Your instructions:
Only the text belongs in the copy: repeat each record exactly, without pictures.

Input records:
[Start of section]

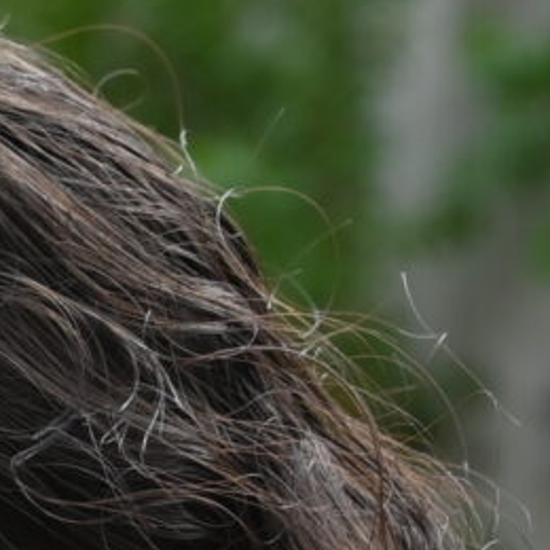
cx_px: -1191
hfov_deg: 4.6
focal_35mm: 359
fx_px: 6453
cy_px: 1351
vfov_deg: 4.7
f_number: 5.6
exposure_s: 1/250
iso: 200
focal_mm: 43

[End of section]

Answer to this problem:
cx_px: -1191
hfov_deg: 4.6
focal_35mm: 359
fx_px: 6453
cy_px: 1351
vfov_deg: 4.7
f_number: 5.6
exposure_s: 1/250
iso: 200
focal_mm: 43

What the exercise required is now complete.